Expliquant les choses sur Tripotay Lakay, la fillette affirme que ces individus portant des uniformes de police leur ont interdit de pleurer, une scène profondément traumatisante pour un enfant.
Les droits fondamentaux des Haïtiens, notamment le droit à la vie, à la sécurité et à la libre circulation, sont constamment bafoués.
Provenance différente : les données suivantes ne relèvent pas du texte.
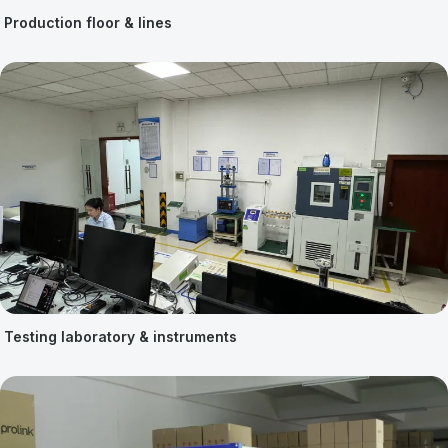
Production floor & lines
Testing laboratory & instruments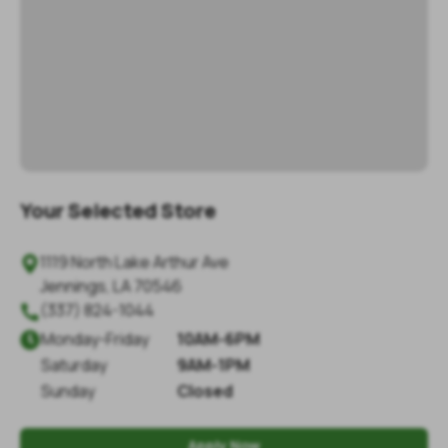
Your Selected Store
1119 North Lake Arthur Ave

Jennings
,
LA
70546
(337) 824-1044

Monday
-
Friday
10AM-6PM

Saturday
9AM-1PM
Sunday
Closed
Apply Now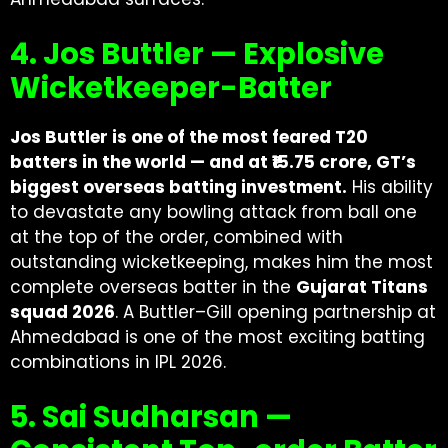
4. Jos Buttler — Explosive
Wicketkeeper-Batter
Jos Buttler is one of the most feared T20
batters in the world — and at ₹15.75 crore, GT’s
biggest overseas batting investment.
His ability
to devastate any bowling attack from ball one
at the top of the order, combined with
outstanding wicketkeeping, makes him the most
complete overseas batter in the
Gujarat Titans
squad 2026
. A Buttler–Gill opening partnership at
Ahmedabad is one of the most exciting batting
combinations in IPL 2026.
5. Sai Sudharsan —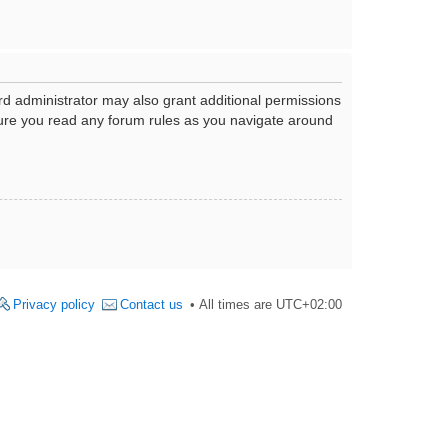
rd administrator may also grant additional permissions
nsure you read any forum rules as you navigate around
Privacy policy
Contact us
All times are
UTC+02:00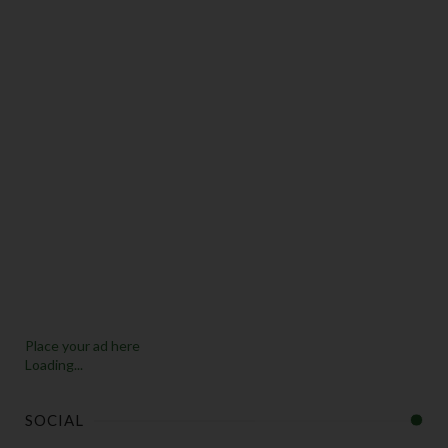
Place your ad here
Loading...
SOCIAL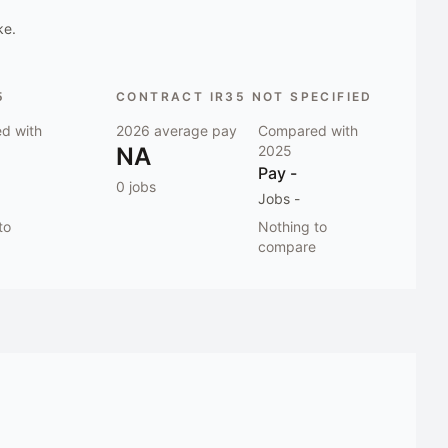
ke.
5
CONTRACT IR35 NOT SPECIFIED
d with
2026
average pay
Compared with
NA
2025
Pay
-
0
jobs
Jobs
-
to
Nothing to
compare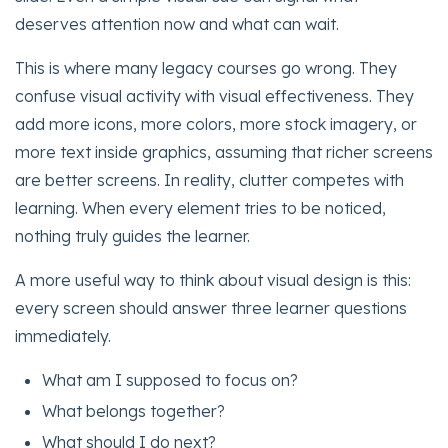
deserves attention now and what can wait.
This is where many legacy courses go wrong. They
confuse visual activity with visual effectiveness. They
add more icons, more colors, more stock imagery, or
more text inside graphics, assuming that richer screens
are better screens. In reality, clutter competes with
learning. When every element tries to be noticed,
nothing truly guides the learner.
A more useful way to think about visual design is this:
every screen should answer three learner questions
immediately.
What am I supposed to focus on?
What belongs together?
What should I do next?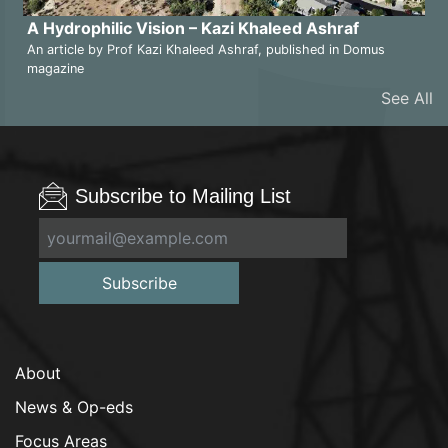
A Hydrophilic Vision – Kazi Khaleed Ashraf
An article by Prof Kazi Khaleed Ashraf, published in Domus
magazine
See All
Subscribe to Mailing List
Subscribe
About
News & Op-eds
Focus Areas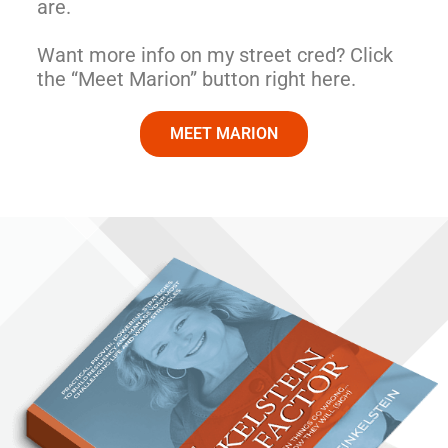
are.
Want more info on my street cred? Click
the “Meet Marion” button right here.
MEET MARION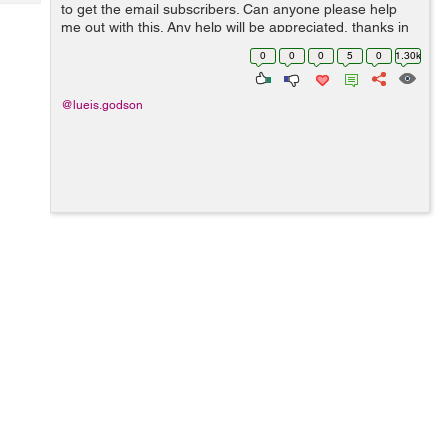
Tech
to get the email subscribers. Can anyone please help
Post
me out with this. Any help will be appreciated, thanks in
Query
Blogs
advance.
0
0
0
5
0
1.30k
@lueis.godson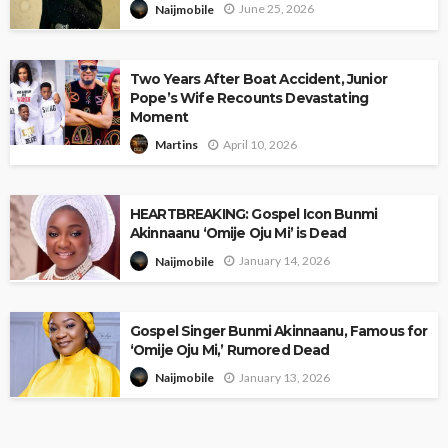
June 25, 2026
Naijmobile
Two Years After Boat Accident, Junior
Pope’s Wife Recounts Devastating
Moment
April 10, 2026
Martins
HEARTBREAKING: Gospel Icon Bunmi
Akinnaanu ‘Omije Oju Mi’ is Dead
January 14, 2026
Naijmobile
Gospel Singer Bunmi Akinnaanu, Famous for
‘Omije Oju Mi,’ Rumored Dead
January 13, 2026
Naijmobile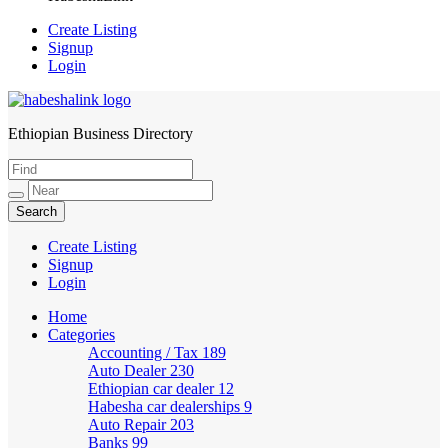
Create Listing
Signup
Login
Ethiopian Business Directory
HabeshaLink
Create Listing
Signup
Login
Home
Categories
Accounting / Tax
189
Auto Dealer
230
Ethiopian car dealer
12
Habesha car dealerships
9
Auto Repair
203
Banks
99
Plusieurs internautes estiment que les autorités, même illégales, ont le devoir d’agir, et appellent les organisations de défense des droits humains à se saisir de ce dossier.
Le programme des droits économiques et sociaux de Prodige Association déplore cet acte odieux. « C’est l’impunité et la mauvaise gouvernance qui ont plongé le pays dans ce chaos. La justice doit agir pour mettre fin à la persécution des citoyens paisibles », déclare un responsable.
« Des situations comme celle-ci confirment l’image désastreuse que certains dirigeants étrangers se font d’Haïti, un pays où la barbarie atteint un niveau alarmant, Haïtiens contre Haïtiens », ajoute-t-il.